Don’t Just Save money instead invest money to save yourself

Why would you want to invest money when you can happily save and earn a decent return on investment with your savings account which is in the range of 4 to 6 percent? However, unless you have a huge money say for example, you have 100 crores in the bank for which you get four percent interest which is around four crores, saving money is not going to help you.

Most of us do not have that luxury and if you have so much money I am sure we would not just save it in the bank and eat on the interest alone. We would surely invest. But in case you do not have so much amount of money; the problem is not with investing but the way the money is invested. You have to factor in the risk associated with it and then choose the investments wisely.

For example, even if you invested the money in fixed deposit, say you invested rupees 100 in 2006 and got around 8.5 percent on the deposit you would have got only 200 rupees in nine years. On the other hand from the last decade the inflation has been at 9.3 percent. For example if a broiler costs around 60 rupees in 2006, it is around 120 rupees today. So for 100 rupees chicken in 2006 we are paying 200 in 2014. This clearly shows that merely saving money or putting in FDs is not going to help. To survive we have to earn, save or invest in such a way that we always get more than the rate of inflation.

Now the question is not to invest or to invest but where to invest. If you look at throughout history and over a longer period of time the best asset has always been equities.
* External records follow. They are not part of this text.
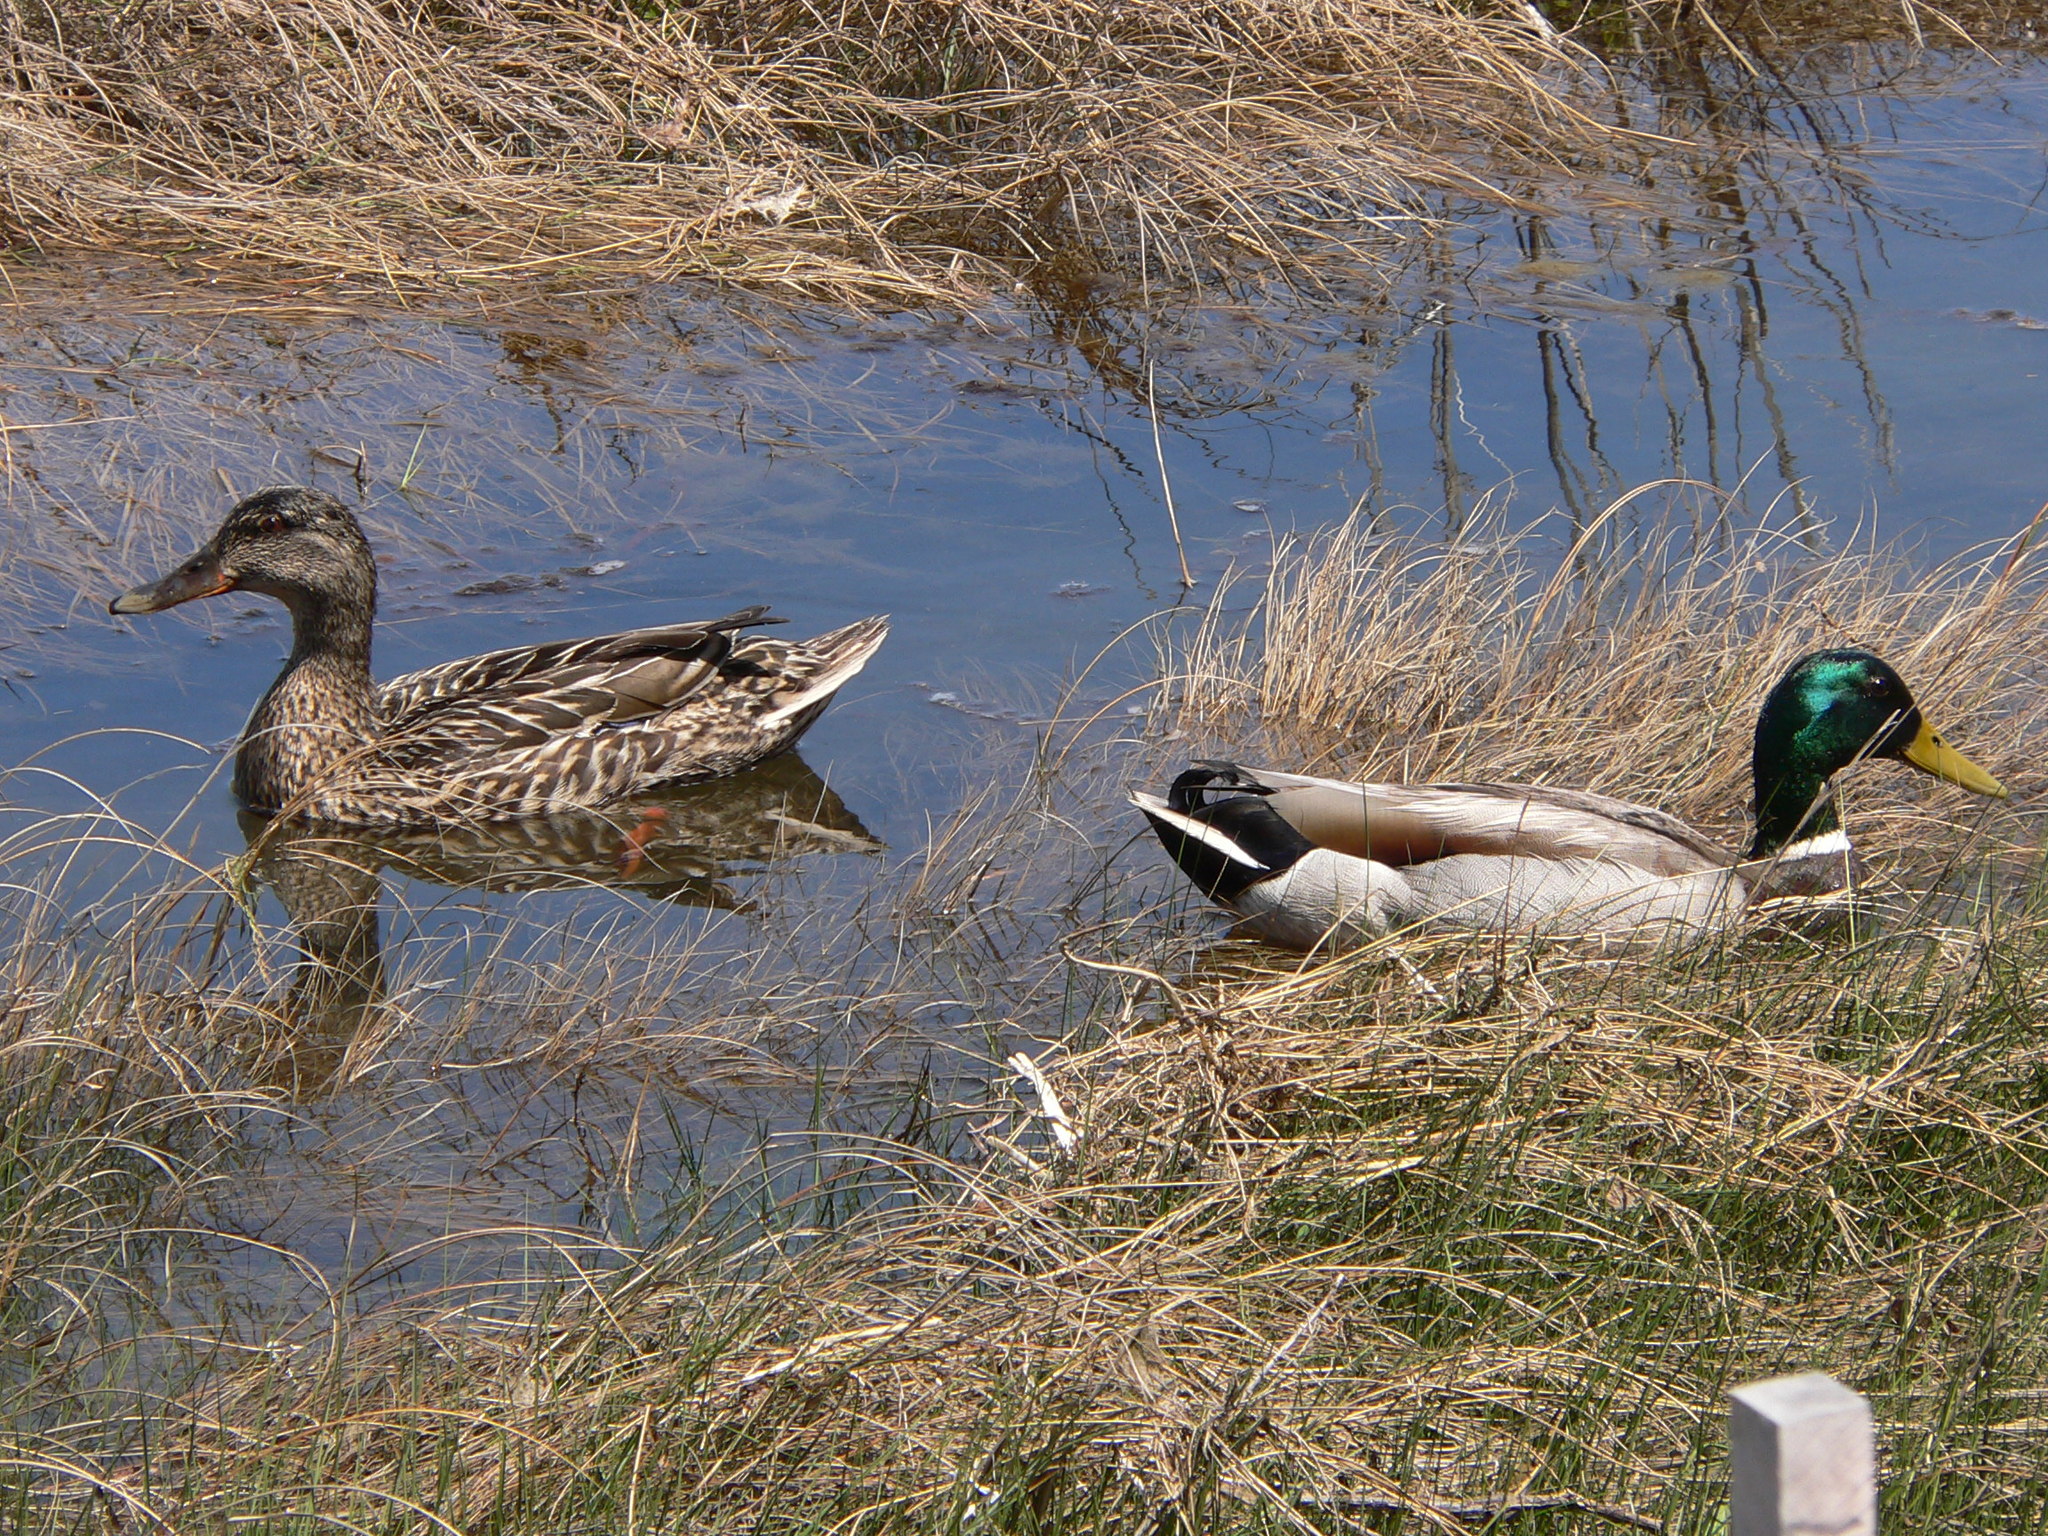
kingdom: Animalia
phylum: Chordata
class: Aves
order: Anseriformes
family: Anatidae
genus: Anas
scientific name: Anas platyrhynchos
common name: Mallard
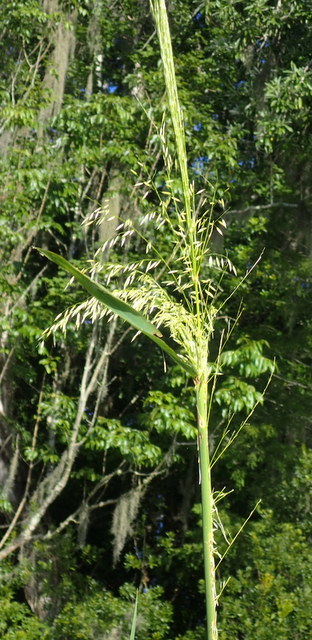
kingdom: Plantae
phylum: Tracheophyta
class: Liliopsida
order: Poales
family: Poaceae
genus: Zizania
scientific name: Zizania aquatica
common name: Annual wildrice
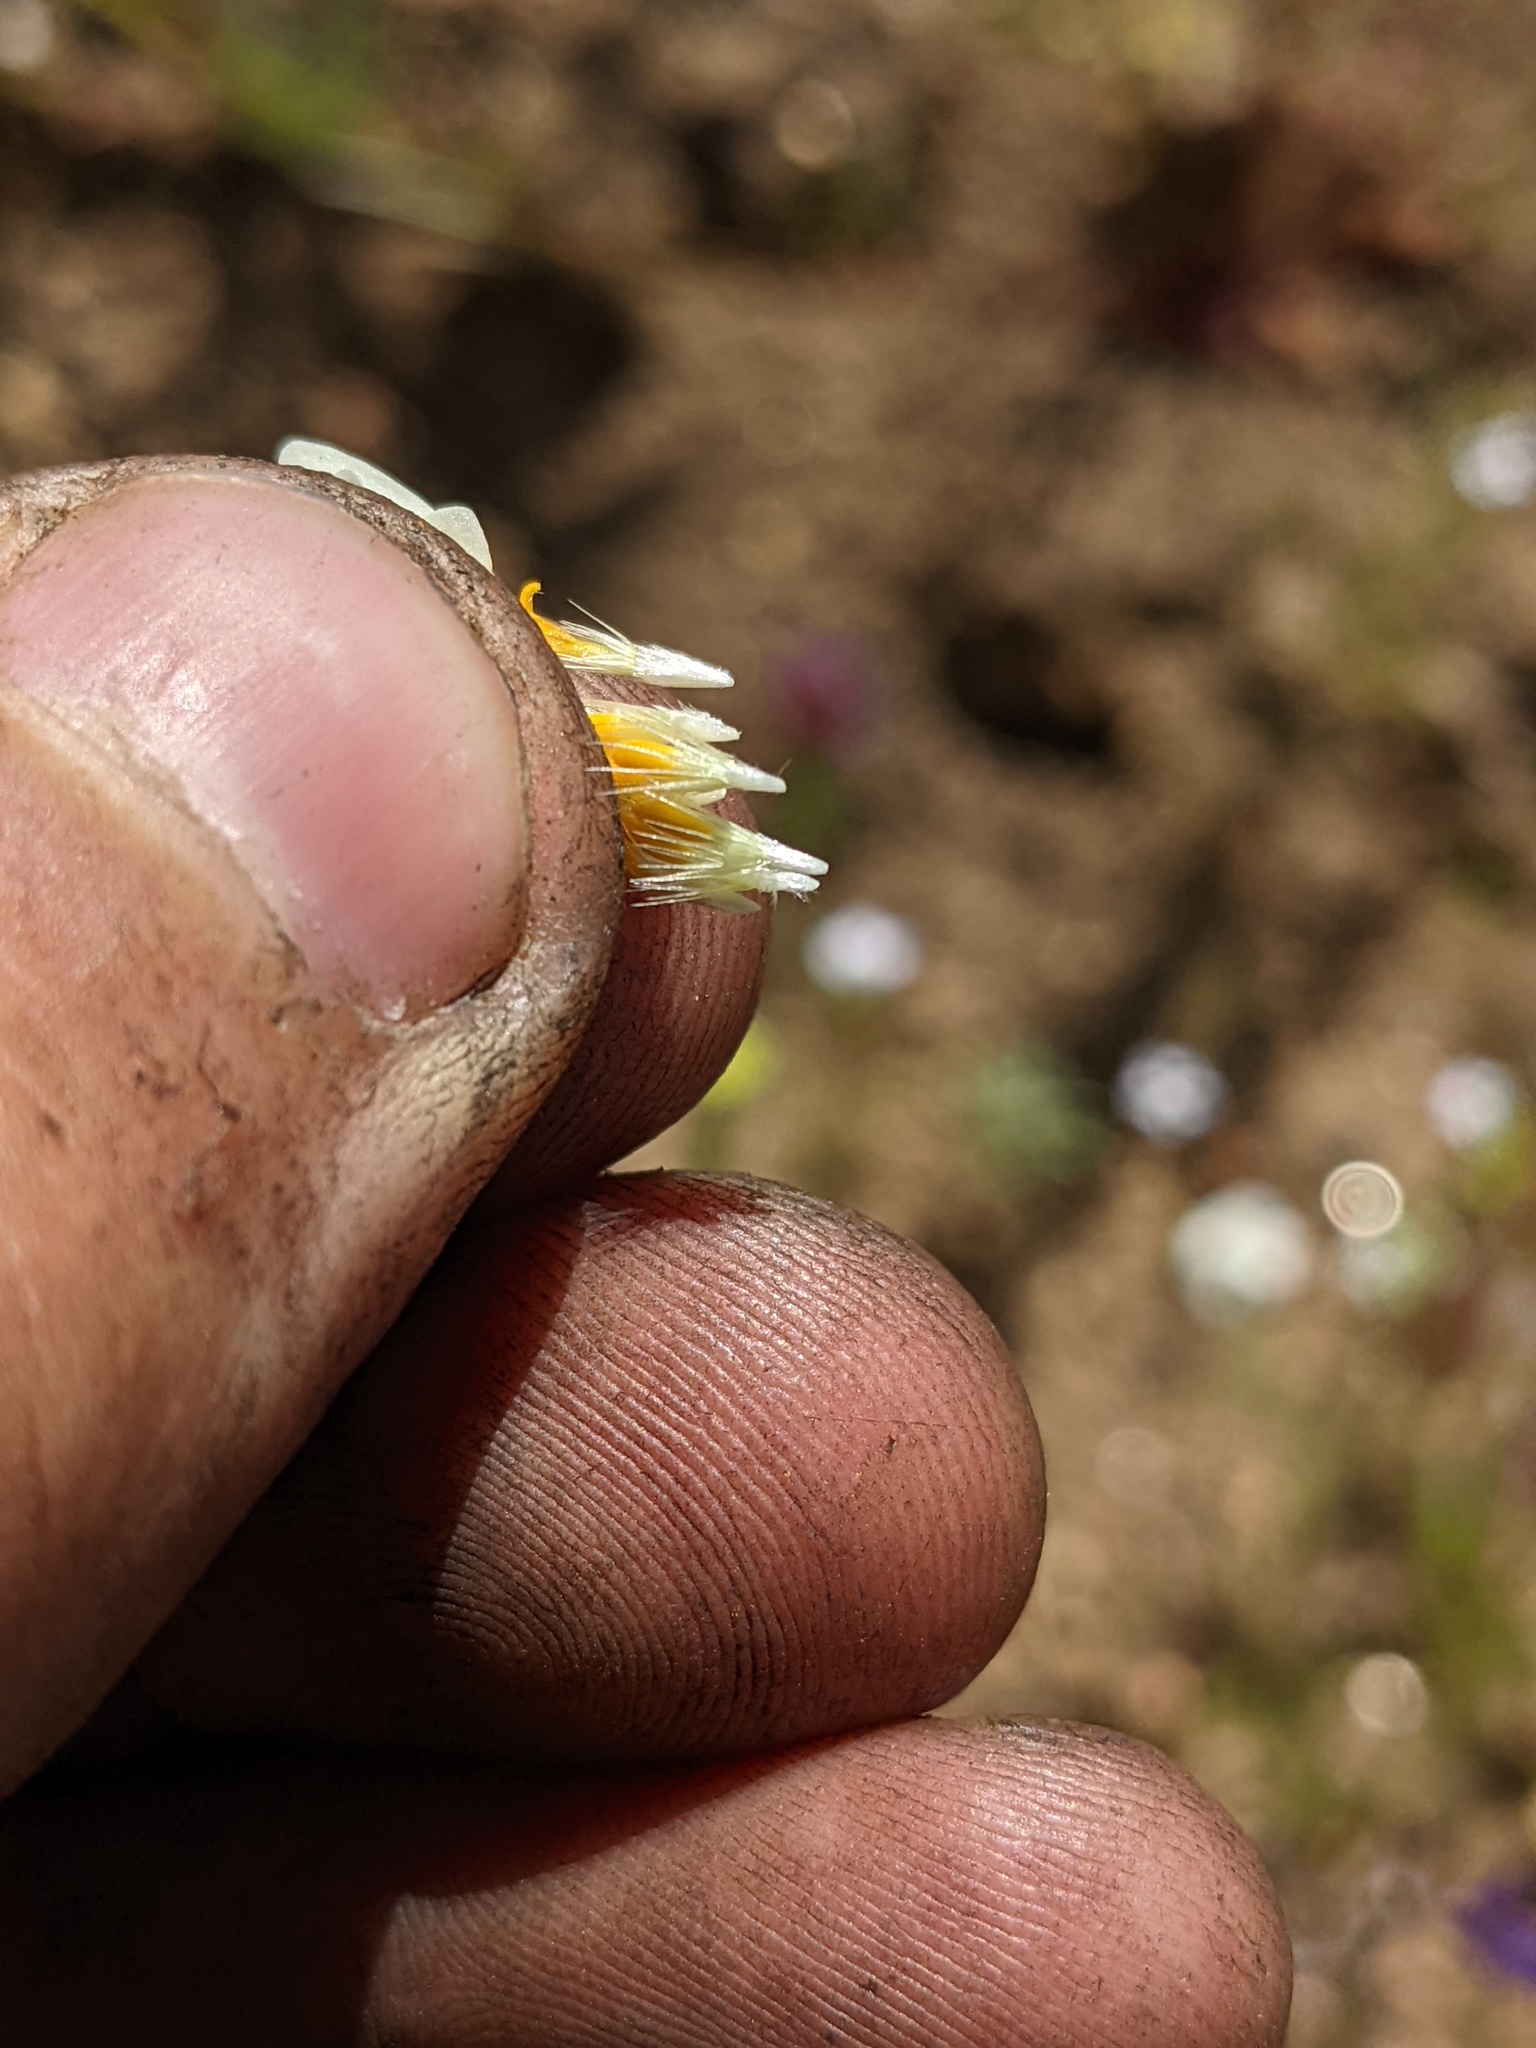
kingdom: Plantae
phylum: Tracheophyta
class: Magnoliopsida
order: Asterales
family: Asteraceae
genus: Layia
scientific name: Layia platyglossa
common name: Tidy-tips
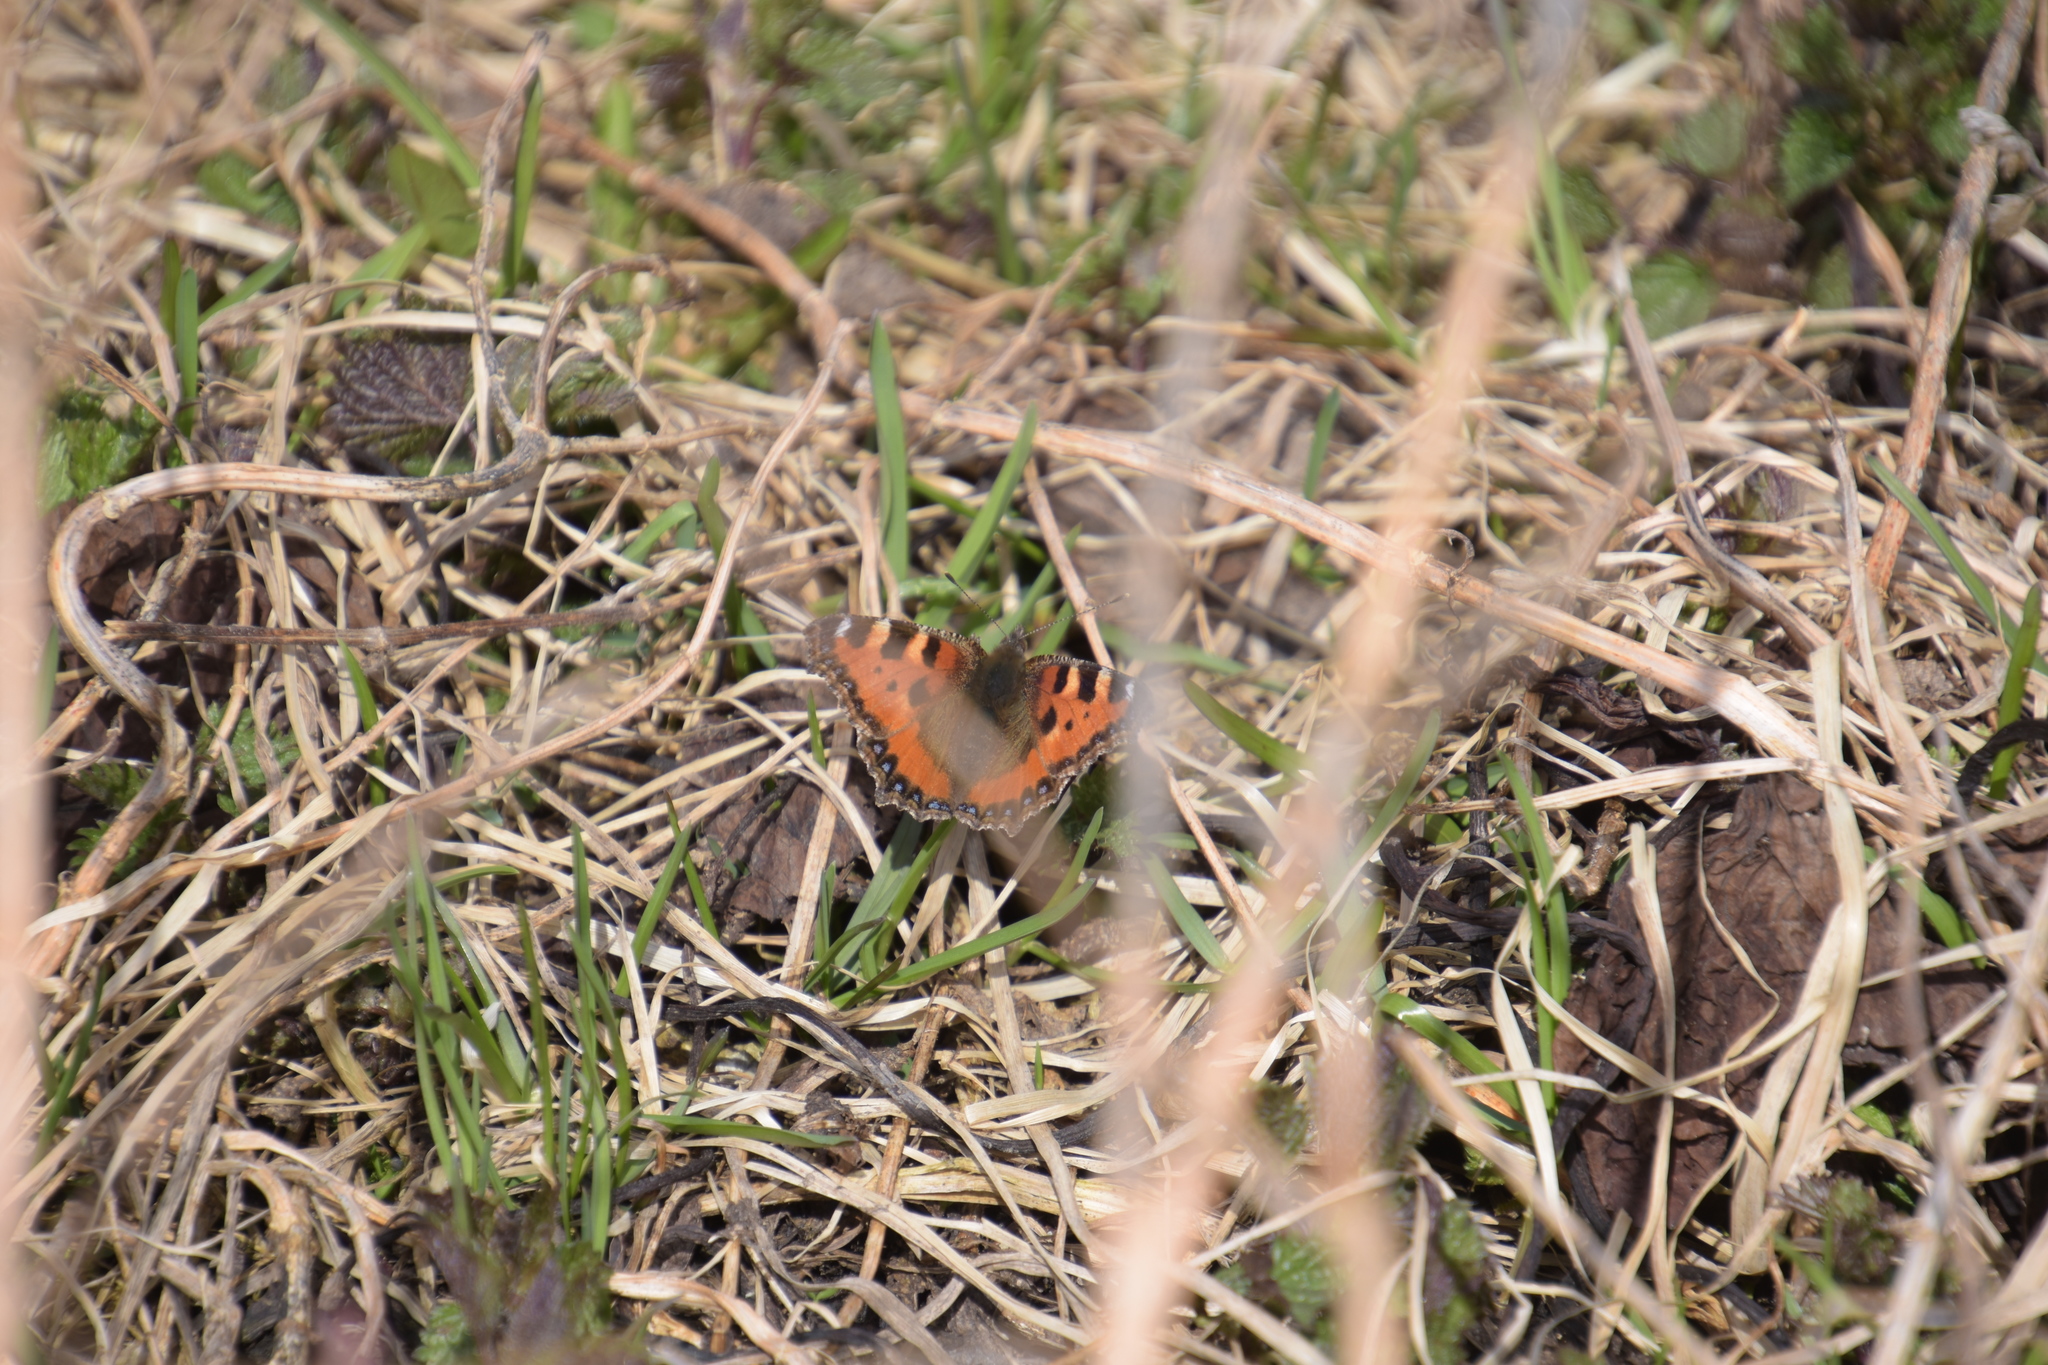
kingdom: Animalia
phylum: Arthropoda
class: Insecta
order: Lepidoptera
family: Nymphalidae
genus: Aglais
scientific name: Aglais urticae
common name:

Yes, the share market has always given the highest returns but also higher risks.

So when you invest in shares make sure you know everything about them or the broker whom you trust to invest is explaining you everything and the risk associated with it. Once you reach the investment profit or the target you set make sure you withdraw the amount or you use it for some other purpose. As earlier said share markets are risky as well, so also be ready to remove the amount if it is not performing well. In short keep a loss target, say if you are business is selling phones, then you offer discount if the sales are not going well. Similarly, see the minimum amount you can afford to sell the shares.

You can also try mutual funds which invest in variety of shares but offer lesser risks and also you can start with lesser amount.

Off course, then you have the real estate, gold, silver, foreign currency and commodities etc. So like these there are many opportunities. Just see which one matches your skills, interest areas and in which you are willing to take risk. As always make sure you have minimum loss and maximum profit target. If the investment did well and achieved your profit expectations, sell it or save the profit or diversify your investment in a new area.

If the investment did below your expectations, do not wait for the losses to pile up and put you under debts, make sure you have a plan B and remove the investment and go for the new thing.

Lastly, sometimes in spite of going according to plan, things might fail in terms of a death, natural calamities or a mishap etc. To save your investments or business from such events, make sure you have a life insurance or general insurance accordingly.

Most importantly, make sure you are reviewing your investment plans from time to time and adjust accordingly in case of any new changes.